### [Problem description]
Each line in the entries below that holds the string "управления" must be copied.

+++ Records for the task

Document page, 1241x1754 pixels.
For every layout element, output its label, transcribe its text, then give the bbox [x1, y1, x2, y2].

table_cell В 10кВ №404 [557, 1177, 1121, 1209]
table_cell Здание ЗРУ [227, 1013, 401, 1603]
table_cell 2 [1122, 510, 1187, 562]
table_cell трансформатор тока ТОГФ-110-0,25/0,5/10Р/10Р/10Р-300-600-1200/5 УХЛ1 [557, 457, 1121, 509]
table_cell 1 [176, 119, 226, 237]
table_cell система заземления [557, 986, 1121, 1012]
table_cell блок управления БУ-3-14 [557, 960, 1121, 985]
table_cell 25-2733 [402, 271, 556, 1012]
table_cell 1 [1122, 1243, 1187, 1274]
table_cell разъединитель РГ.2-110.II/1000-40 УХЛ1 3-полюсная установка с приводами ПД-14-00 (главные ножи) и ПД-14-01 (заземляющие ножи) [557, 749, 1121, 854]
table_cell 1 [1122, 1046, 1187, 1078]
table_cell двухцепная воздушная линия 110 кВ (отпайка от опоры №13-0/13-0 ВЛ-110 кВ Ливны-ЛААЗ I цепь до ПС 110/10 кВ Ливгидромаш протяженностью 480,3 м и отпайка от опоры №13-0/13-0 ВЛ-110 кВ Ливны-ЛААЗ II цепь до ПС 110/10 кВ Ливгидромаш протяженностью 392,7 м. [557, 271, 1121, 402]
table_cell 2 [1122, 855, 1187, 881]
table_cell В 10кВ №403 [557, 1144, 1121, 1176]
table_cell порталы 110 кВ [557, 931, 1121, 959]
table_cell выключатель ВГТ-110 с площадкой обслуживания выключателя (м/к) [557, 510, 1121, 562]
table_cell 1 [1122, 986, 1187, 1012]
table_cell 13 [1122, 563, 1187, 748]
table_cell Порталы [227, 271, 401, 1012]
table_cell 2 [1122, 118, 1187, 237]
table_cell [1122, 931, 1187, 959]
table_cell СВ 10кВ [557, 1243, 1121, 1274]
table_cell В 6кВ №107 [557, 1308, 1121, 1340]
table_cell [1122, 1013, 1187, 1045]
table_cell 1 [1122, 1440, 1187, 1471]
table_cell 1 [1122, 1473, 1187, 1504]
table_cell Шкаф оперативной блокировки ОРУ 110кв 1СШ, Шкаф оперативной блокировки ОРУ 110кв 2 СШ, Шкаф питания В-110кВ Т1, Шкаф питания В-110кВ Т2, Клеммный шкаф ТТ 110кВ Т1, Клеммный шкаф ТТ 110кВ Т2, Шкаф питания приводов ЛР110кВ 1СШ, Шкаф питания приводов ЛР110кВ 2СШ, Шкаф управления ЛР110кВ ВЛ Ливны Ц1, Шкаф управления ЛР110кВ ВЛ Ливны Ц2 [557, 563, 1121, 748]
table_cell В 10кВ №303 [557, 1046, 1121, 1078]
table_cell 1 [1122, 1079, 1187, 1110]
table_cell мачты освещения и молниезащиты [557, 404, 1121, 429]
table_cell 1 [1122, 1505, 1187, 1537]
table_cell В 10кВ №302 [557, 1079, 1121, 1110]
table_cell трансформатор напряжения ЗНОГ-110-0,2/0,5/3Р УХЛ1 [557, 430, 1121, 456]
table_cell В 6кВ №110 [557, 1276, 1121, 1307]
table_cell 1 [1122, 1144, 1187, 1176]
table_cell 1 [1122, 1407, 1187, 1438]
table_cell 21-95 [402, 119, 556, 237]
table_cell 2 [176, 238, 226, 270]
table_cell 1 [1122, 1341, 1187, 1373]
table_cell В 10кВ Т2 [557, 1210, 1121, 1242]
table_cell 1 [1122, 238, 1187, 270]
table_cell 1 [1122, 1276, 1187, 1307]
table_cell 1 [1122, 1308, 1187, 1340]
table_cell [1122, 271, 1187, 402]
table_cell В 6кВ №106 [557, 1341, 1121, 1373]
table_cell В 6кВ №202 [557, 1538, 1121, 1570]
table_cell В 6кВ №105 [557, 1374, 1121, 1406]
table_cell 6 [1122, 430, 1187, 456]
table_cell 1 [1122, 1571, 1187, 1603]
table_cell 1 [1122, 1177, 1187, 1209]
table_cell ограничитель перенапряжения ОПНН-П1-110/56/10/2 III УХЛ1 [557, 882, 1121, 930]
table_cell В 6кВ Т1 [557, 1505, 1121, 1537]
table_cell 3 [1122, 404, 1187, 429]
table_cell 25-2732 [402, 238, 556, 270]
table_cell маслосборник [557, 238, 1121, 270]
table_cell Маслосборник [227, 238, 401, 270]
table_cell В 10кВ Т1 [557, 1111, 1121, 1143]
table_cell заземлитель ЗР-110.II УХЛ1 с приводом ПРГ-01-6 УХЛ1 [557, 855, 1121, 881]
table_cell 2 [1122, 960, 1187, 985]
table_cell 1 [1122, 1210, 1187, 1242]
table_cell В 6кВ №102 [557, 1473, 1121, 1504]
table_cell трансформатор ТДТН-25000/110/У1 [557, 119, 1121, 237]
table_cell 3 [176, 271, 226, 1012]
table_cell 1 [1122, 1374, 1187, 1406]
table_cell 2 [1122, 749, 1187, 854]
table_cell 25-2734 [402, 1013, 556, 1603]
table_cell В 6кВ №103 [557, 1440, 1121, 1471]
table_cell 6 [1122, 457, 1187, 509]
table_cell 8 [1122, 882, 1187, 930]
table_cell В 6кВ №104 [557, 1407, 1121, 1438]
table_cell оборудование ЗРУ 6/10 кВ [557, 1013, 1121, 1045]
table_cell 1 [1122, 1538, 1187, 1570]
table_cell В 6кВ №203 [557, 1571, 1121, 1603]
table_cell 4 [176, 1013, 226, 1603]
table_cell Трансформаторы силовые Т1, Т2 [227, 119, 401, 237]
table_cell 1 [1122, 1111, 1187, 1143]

++++++

### [Your solution]
table_cell блок управления БУ-3-14 [557, 960, 1121, 985]
table_cell Шкаф оперативной блокировки ОРУ 110кв 1СШ, Шкаф оперативной блокировки ОРУ 110кв 2 СШ, Шкаф питания В-110кВ Т1, Шкаф питания В-110кВ Т2, Клеммный шкаф ТТ 110кВ Т1, Клеммный шкаф ТТ 110кВ Т2, Шкаф питания приводов ЛР110кВ 1СШ, Шкаф питания приводов ЛР110кВ 2СШ, Шкаф управления ЛР110кВ ВЛ Ливны Ц1, Шкаф управления ЛР110кВ ВЛ Ливны Ц2 [557, 563, 1121, 748]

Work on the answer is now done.